The fit is not well. It fits the first part of linear relationship well but not the second part of non-linear relationship.
10.4.2 b. Modify the code in an attempt to improve the fit. Specifically, study the effects (as well as interactions) of:
• Modifying how much data (N) we have. • The complexity of the model. • For how many epochs the model is trained.
library(tensorflow)
library(keras)
N <- 10000
x <- runif(N, -2, 3) # Build a Gompertz function with some noise
a <- 10 # ceiling parameter
b <- 0 # horizontal shift parameter
c <- 2 # growth rate parameter
y <- a*exp(-exp(b - c*x)) + rnorm(N, mean=0, sd= a/10)

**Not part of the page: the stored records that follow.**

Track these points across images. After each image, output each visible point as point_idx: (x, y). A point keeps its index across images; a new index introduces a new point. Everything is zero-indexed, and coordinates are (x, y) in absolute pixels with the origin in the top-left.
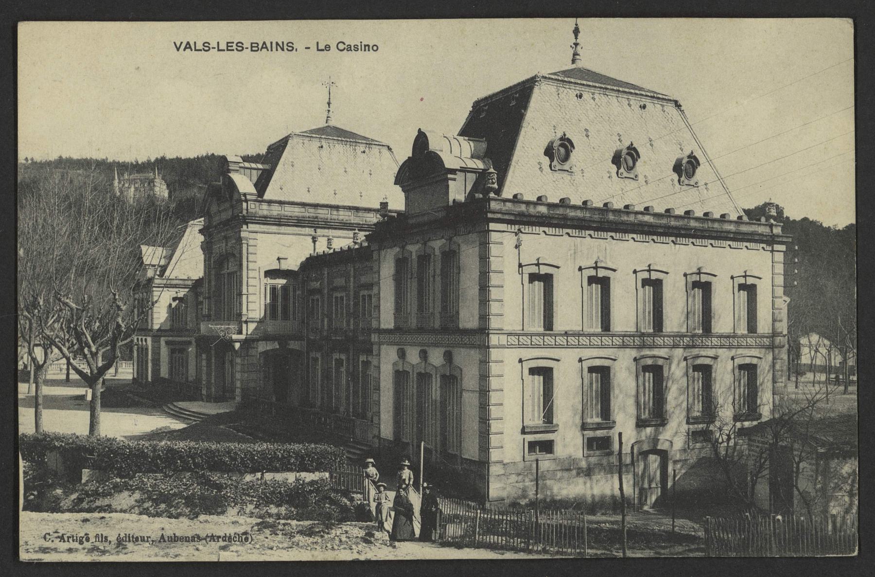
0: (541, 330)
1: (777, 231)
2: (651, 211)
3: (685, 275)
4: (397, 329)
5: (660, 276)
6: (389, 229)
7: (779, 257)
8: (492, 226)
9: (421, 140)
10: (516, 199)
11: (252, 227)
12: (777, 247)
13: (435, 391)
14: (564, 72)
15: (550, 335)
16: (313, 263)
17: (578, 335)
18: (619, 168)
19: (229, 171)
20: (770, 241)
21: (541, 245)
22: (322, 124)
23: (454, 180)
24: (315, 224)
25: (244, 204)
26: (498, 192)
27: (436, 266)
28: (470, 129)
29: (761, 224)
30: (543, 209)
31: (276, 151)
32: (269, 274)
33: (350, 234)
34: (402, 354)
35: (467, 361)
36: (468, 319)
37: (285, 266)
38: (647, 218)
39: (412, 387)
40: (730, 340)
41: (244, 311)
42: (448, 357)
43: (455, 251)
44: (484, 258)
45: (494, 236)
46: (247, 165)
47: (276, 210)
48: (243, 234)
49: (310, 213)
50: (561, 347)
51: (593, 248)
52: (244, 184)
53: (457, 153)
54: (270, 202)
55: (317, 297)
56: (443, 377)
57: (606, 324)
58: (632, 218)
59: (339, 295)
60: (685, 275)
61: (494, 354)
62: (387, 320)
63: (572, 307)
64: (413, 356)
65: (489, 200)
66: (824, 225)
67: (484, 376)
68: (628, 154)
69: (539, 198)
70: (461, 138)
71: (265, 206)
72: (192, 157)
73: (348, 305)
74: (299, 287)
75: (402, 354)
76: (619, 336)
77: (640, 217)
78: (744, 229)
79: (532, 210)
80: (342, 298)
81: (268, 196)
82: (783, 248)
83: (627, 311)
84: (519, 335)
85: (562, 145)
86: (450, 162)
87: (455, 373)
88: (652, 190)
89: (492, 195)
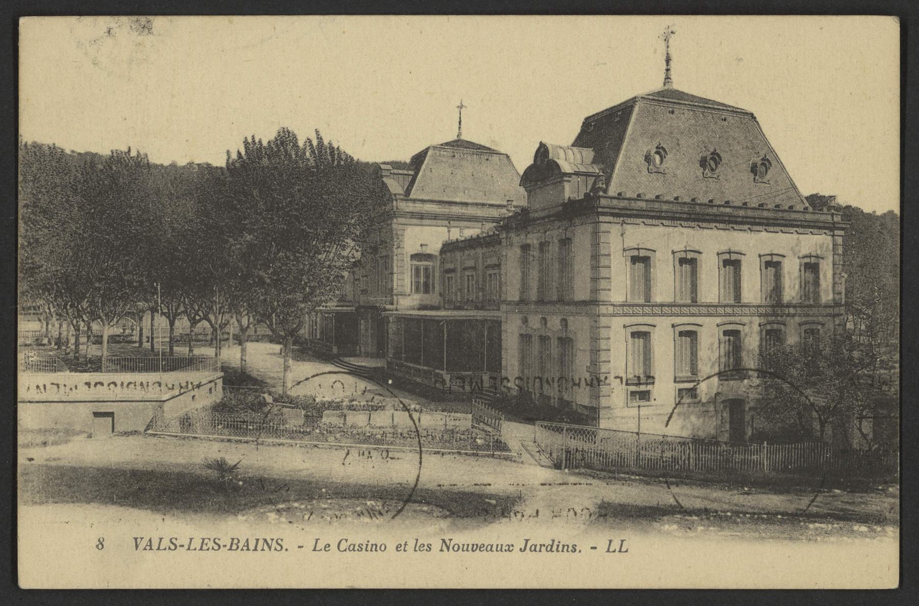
0: (732, 302)
1: (837, 219)
2: (643, 197)
3: (760, 256)
4: (522, 301)
5: (648, 254)
6: (521, 220)
7: (840, 240)
8: (602, 218)
9: (542, 151)
10: (620, 197)
11: (401, 220)
12: (836, 232)
13: (555, 349)
14: (659, 93)
15: (649, 306)
16: (449, 248)
17: (670, 305)
18: (756, 175)
19: (382, 176)
20: (831, 228)
21: (641, 235)
22: (452, 137)
23: (569, 181)
24: (450, 219)
25: (395, 203)
26: (605, 191)
27: (554, 249)
28: (581, 141)
29: (820, 212)
30: (642, 205)
31: (418, 160)
32: (414, 257)
33: (480, 225)
34: (525, 321)
35: (579, 325)
36: (581, 292)
37: (428, 251)
38: (728, 210)
39: (536, 347)
40: (711, 310)
41: (395, 287)
42: (564, 322)
43: (570, 239)
44: (596, 244)
45: (603, 227)
46: (396, 171)
47: (419, 207)
48: (394, 226)
49: (445, 210)
50: (655, 315)
51: (682, 237)
52: (395, 186)
53: (570, 160)
54: (414, 201)
55: (452, 275)
56: (560, 339)
57: (648, 298)
58: (715, 210)
59: (469, 274)
60: (760, 256)
61: (603, 321)
62: (513, 294)
63: (666, 283)
64: (535, 322)
65: (599, 197)
66: (865, 211)
67: (595, 339)
68: (711, 159)
69: (639, 195)
70: (575, 149)
71: (411, 204)
72: (867, 210)
73: (477, 282)
74: (435, 270)
75: (525, 321)
76: (706, 306)
77: (722, 209)
78: (808, 217)
79: (634, 205)
80: (472, 276)
81: (412, 196)
82: (842, 233)
83: (753, 289)
84: (716, 306)
85: (657, 153)
86: (566, 167)
87: (571, 336)
88: (735, 186)
89: (601, 193)
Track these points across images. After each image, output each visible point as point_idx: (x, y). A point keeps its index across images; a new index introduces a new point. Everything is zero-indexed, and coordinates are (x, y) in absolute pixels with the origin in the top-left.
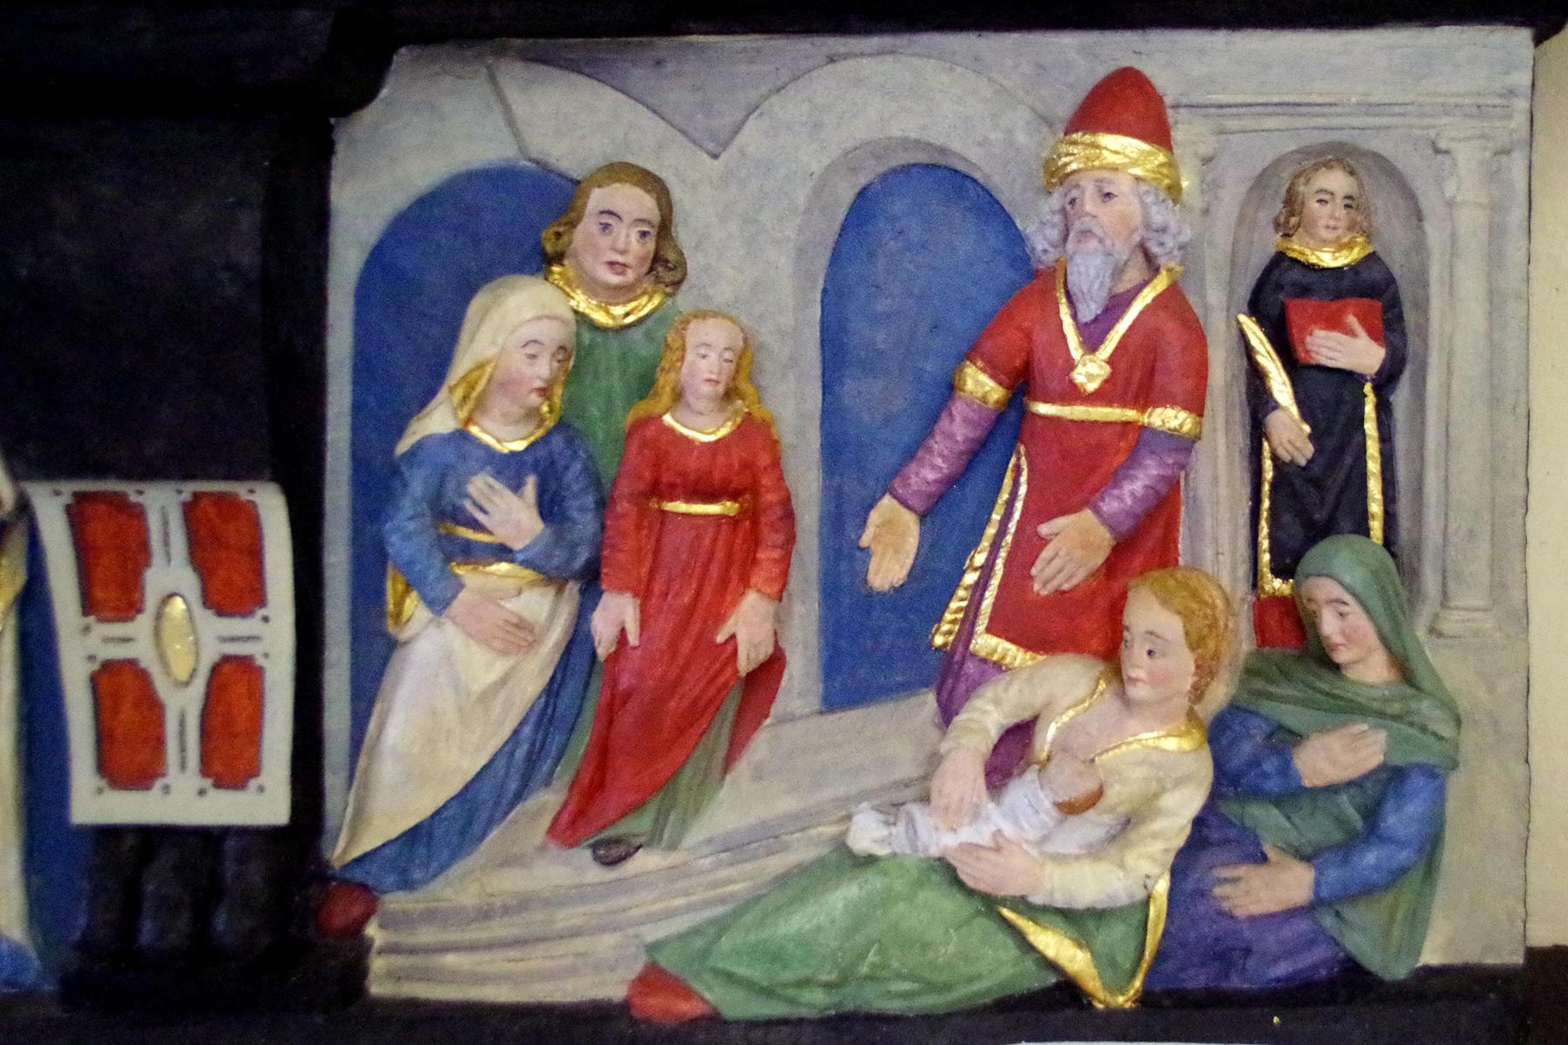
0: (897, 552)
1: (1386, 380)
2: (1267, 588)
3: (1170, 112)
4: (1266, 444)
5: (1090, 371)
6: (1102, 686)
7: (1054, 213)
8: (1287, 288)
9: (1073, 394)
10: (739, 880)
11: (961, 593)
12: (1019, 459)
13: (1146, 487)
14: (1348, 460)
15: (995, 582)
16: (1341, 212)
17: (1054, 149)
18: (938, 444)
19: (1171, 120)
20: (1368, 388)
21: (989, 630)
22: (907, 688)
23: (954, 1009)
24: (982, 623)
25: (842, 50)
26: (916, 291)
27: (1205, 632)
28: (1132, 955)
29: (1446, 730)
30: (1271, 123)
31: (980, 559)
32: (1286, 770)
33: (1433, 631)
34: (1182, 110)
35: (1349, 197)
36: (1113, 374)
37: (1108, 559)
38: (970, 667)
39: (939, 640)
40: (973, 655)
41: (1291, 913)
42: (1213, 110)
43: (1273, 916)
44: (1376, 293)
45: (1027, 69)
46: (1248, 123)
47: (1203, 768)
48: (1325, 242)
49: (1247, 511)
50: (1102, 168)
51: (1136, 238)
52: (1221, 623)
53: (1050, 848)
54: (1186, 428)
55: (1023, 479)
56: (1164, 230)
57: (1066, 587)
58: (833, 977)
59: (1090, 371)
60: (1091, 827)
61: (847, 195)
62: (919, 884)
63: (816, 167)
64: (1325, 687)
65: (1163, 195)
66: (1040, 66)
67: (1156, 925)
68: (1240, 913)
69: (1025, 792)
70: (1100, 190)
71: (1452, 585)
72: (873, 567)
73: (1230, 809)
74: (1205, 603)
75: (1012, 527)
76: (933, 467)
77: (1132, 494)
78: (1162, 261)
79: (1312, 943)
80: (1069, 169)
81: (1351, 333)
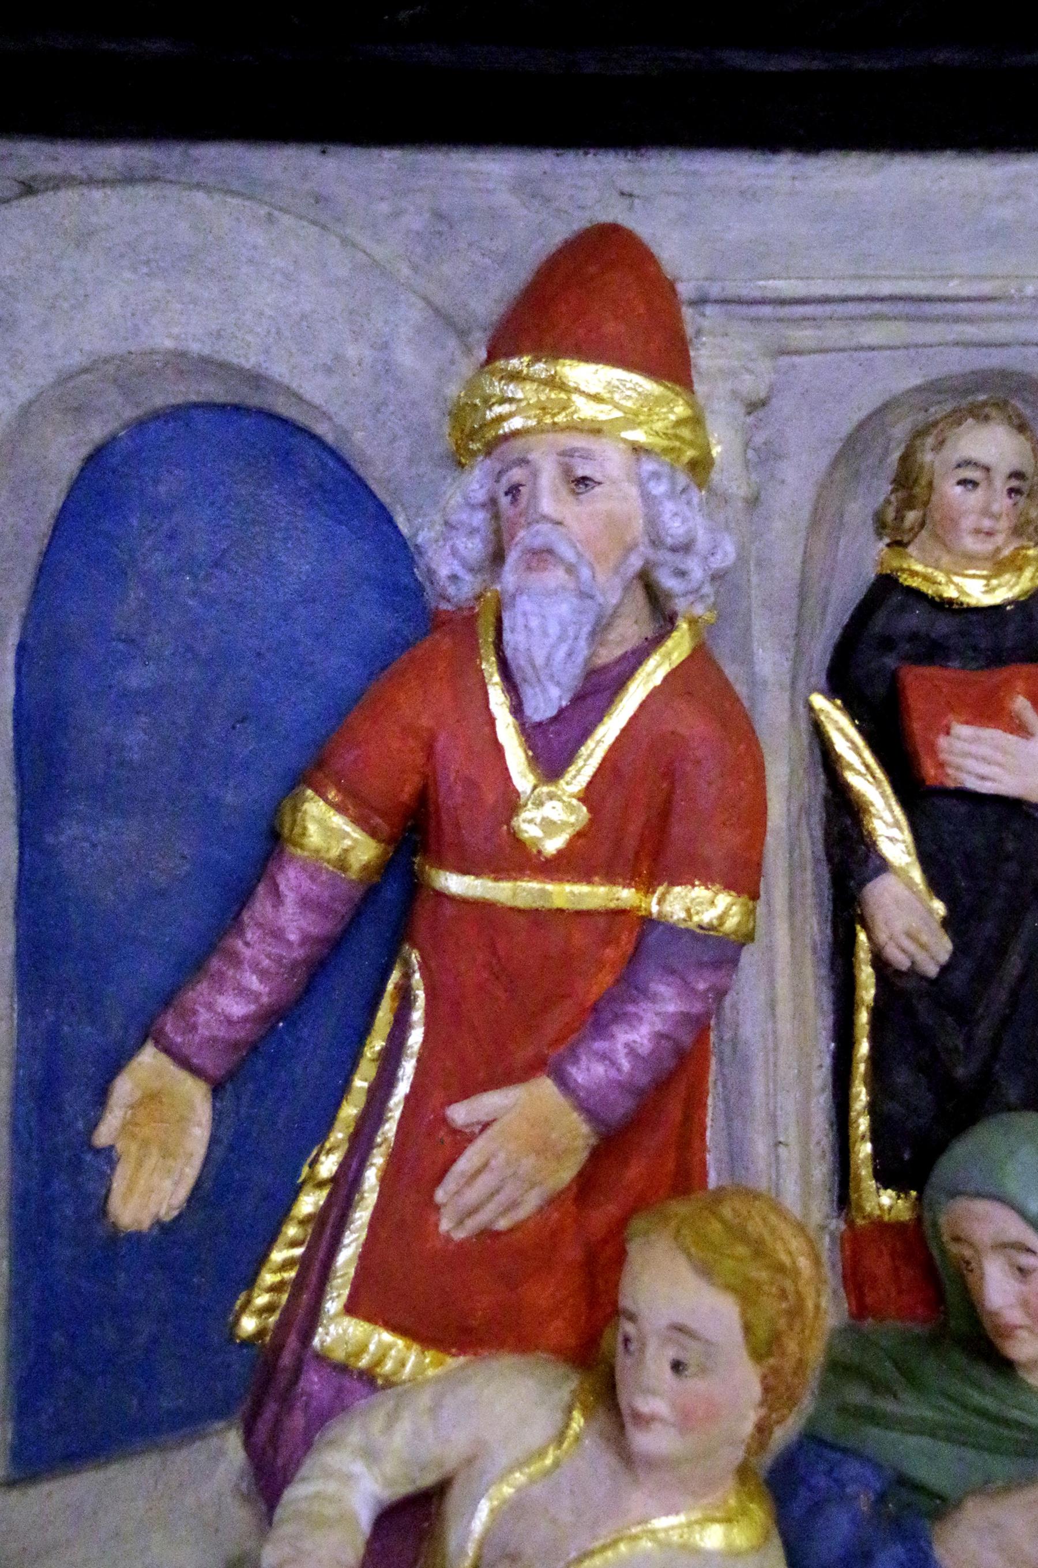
0: (167, 1153)
2: (869, 1207)
3: (687, 312)
4: (862, 936)
5: (550, 815)
6: (578, 1421)
7: (473, 507)
9: (517, 859)
11: (292, 1231)
12: (407, 976)
13: (660, 1036)
15: (362, 1216)
16: (1002, 503)
17: (472, 386)
18: (251, 945)
19: (689, 331)
21: (351, 1309)
22: (186, 1423)
26: (204, 651)
27: (782, 1323)
30: (874, 334)
31: (328, 1166)
34: (709, 310)
35: (1017, 475)
36: (592, 822)
37: (580, 1174)
38: (313, 1381)
39: (249, 1324)
40: (321, 1358)
42: (766, 310)
45: (414, 221)
46: (836, 334)
48: (971, 559)
49: (827, 1061)
50: (574, 427)
51: (636, 563)
52: (810, 1304)
54: (731, 923)
55: (417, 1015)
56: (685, 548)
57: (503, 1224)
59: (550, 815)
61: (63, 454)
64: (988, 1402)
65: (682, 479)
66: (439, 215)
70: (567, 471)
72: (119, 1185)
74: (780, 1269)
76: (242, 991)
77: (632, 1051)
78: (680, 605)
80: (507, 427)
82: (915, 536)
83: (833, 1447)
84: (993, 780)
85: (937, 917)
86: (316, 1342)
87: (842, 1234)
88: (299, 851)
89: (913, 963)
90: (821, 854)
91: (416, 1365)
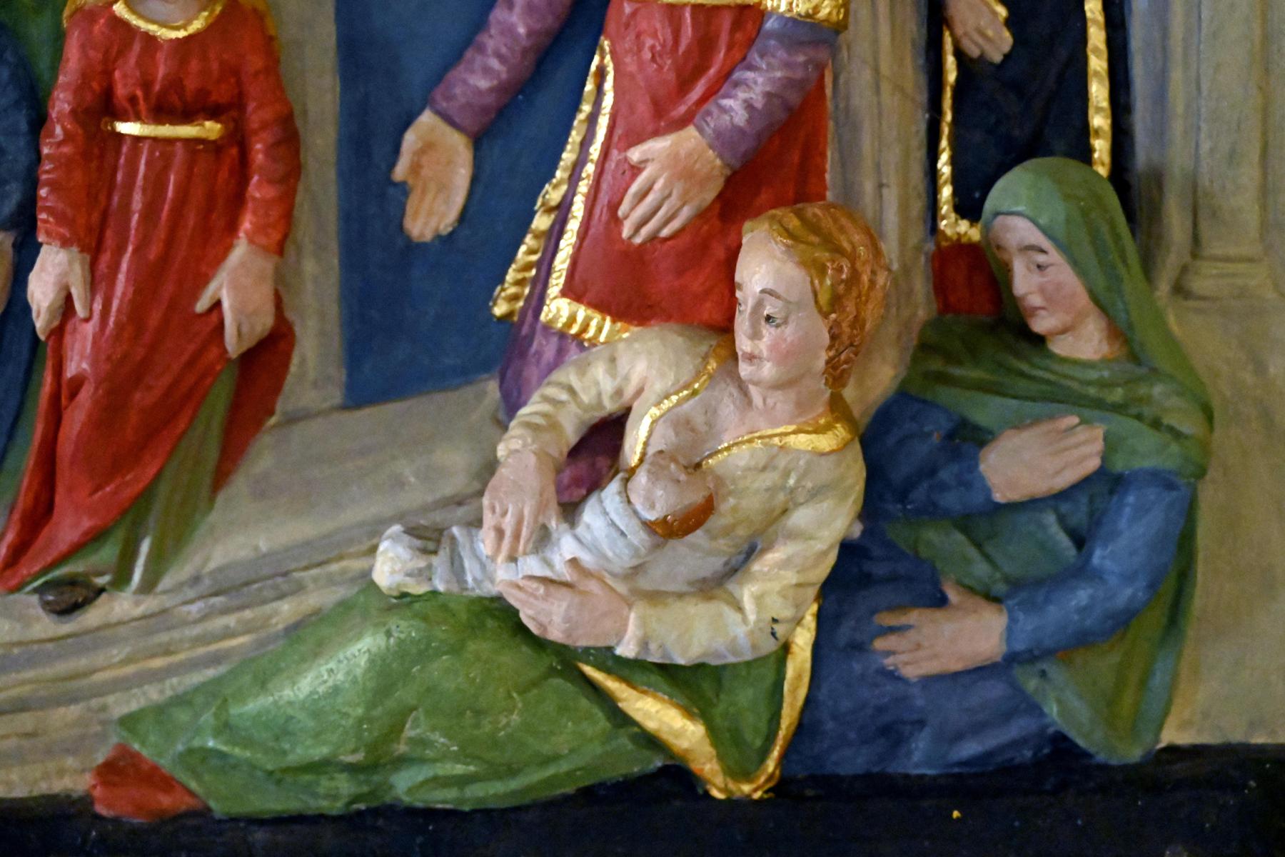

plot(x,y) # format data in a way model.fit() would like it
x <- as.matrix(x)
y <- as.matrix(y) # sequence along x for later prediction
xnew <- as.matrix(seq(from=min(x), to=max(x), length.out=1000)) # Build and compile simple model
model <- keras_model_sequential() |>
layer_dense(units=32, activation="relu", input_shape=1) |>
layer_dense(units=16, activation = "relu") |>
layer_dense(units=1, activation="linear")
model |> compile(
loss = "mse",
optimizer = "adam",
metrics = list("mean_absolute_error")
)
# Fit model, get predictions, and display result.
model |> summary()## Model: "sequential_1"
## ________________________________________________________________________________
## Layer (type) Output Shape Param #
## ================================================================================
## dense_5 (Dense) (None, 32) 64
##
## dense_4 (Dense) (None, 16) 528
##
## dense_3 (Dense) (None, 1) 17
##
## ================================================================================
## Total params: 609
## Trainable params: 609
## Non-trainable params: 0
## ________________________________________________________________________________# Can change verbose > 0 to see plots and text output as model trains
model |> fit(x, y, epochs = 100, verbose = 0)
y_pred = model |> predict(xnew)
plot(x, y)
lines(xnew, y_pred, col="red")
plot(x, y)
lines(xnew, y_pred, col="red")
The model fits much better after I added more data for training and let it train for more iterations.